Content starts

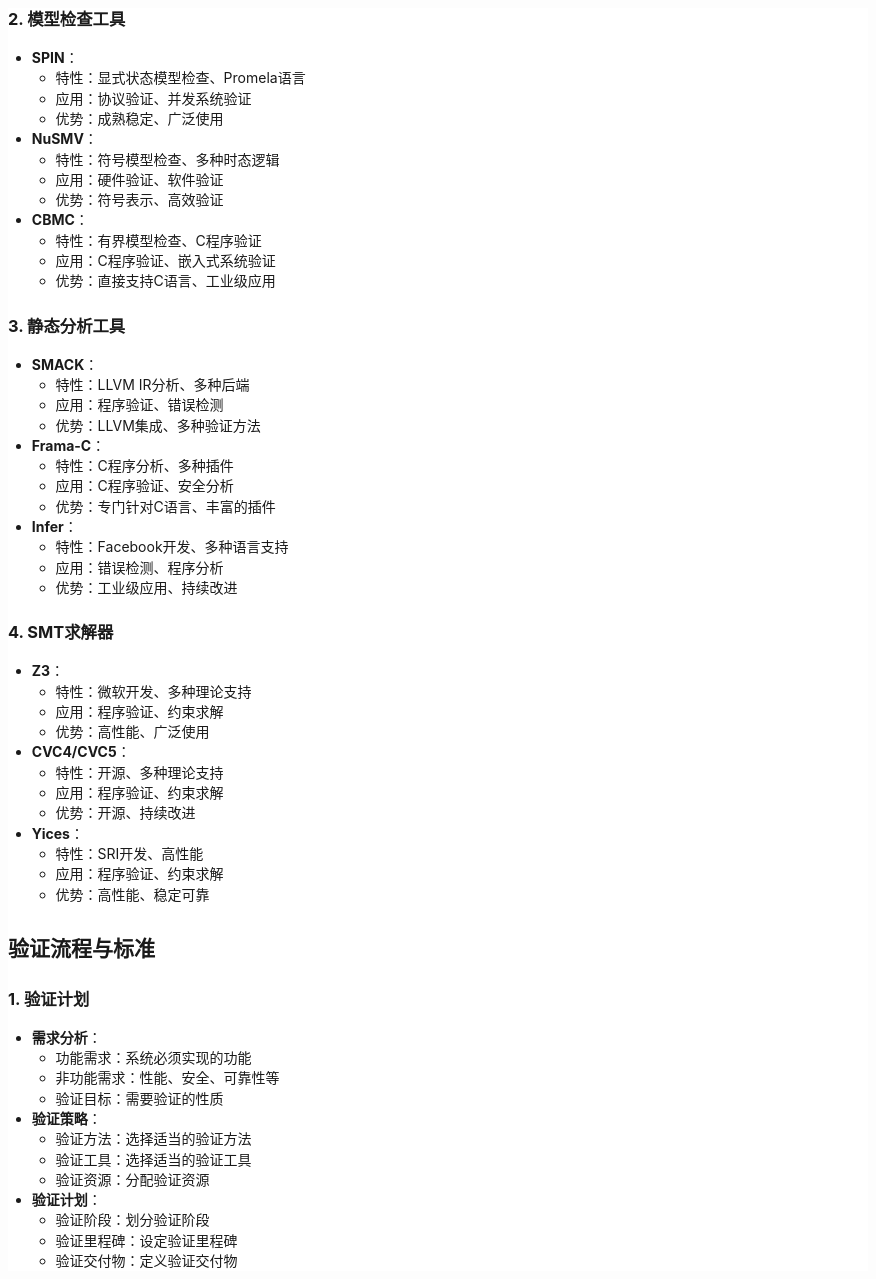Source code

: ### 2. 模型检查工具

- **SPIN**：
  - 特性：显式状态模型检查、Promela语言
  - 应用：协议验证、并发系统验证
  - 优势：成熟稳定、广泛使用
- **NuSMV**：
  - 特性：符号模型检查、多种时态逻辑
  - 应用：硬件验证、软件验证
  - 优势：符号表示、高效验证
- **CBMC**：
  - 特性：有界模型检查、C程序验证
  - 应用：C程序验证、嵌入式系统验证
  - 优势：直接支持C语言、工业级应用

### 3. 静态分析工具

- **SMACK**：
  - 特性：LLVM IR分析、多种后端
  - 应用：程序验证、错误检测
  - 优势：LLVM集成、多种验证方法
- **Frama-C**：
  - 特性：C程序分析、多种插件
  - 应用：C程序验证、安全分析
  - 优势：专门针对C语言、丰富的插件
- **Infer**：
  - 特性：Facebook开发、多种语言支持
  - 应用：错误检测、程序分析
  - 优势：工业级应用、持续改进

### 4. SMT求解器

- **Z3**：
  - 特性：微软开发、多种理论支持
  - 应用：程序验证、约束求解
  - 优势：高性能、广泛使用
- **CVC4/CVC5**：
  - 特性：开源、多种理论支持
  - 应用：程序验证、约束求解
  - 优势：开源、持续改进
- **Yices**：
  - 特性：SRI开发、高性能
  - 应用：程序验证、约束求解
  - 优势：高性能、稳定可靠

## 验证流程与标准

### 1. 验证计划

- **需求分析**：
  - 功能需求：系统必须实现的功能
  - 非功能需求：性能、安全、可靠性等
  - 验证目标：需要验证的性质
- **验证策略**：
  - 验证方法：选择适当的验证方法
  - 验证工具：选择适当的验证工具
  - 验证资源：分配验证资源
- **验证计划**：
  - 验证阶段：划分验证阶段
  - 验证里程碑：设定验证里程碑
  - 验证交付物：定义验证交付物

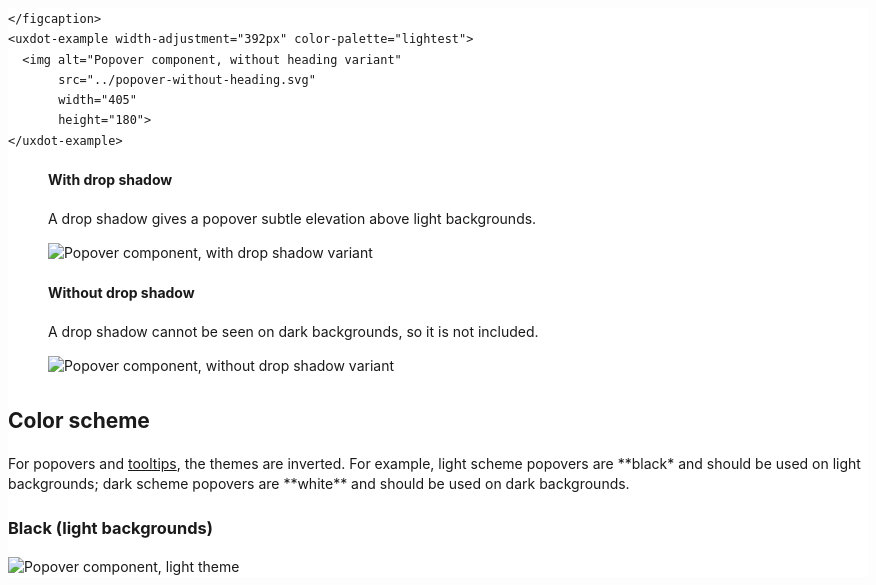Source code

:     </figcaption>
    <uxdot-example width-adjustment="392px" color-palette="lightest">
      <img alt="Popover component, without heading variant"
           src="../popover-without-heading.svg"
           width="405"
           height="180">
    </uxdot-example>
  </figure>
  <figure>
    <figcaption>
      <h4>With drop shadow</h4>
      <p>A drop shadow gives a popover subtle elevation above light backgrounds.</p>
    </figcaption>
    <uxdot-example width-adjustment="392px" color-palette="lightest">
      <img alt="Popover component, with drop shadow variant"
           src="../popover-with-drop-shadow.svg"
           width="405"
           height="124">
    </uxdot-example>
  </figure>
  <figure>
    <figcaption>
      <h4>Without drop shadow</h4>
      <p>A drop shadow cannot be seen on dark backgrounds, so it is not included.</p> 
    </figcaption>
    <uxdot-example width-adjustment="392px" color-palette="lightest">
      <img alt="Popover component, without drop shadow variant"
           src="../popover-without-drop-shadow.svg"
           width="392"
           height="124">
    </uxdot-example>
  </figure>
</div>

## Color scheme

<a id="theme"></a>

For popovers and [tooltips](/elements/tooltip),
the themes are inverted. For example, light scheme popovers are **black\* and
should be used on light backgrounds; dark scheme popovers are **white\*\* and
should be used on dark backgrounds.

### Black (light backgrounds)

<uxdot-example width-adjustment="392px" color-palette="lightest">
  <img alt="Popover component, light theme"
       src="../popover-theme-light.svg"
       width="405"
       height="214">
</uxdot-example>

Content ends

Your task is to find each line in the entries that contains the string "scheme" and copy it.

▶ _RESULT FOR THIS TASK_:
## Color scheme
the themes are inverted. For example, light scheme popovers are **black\* and
should be used on light backgrounds; dark scheme popovers are **white\*\* and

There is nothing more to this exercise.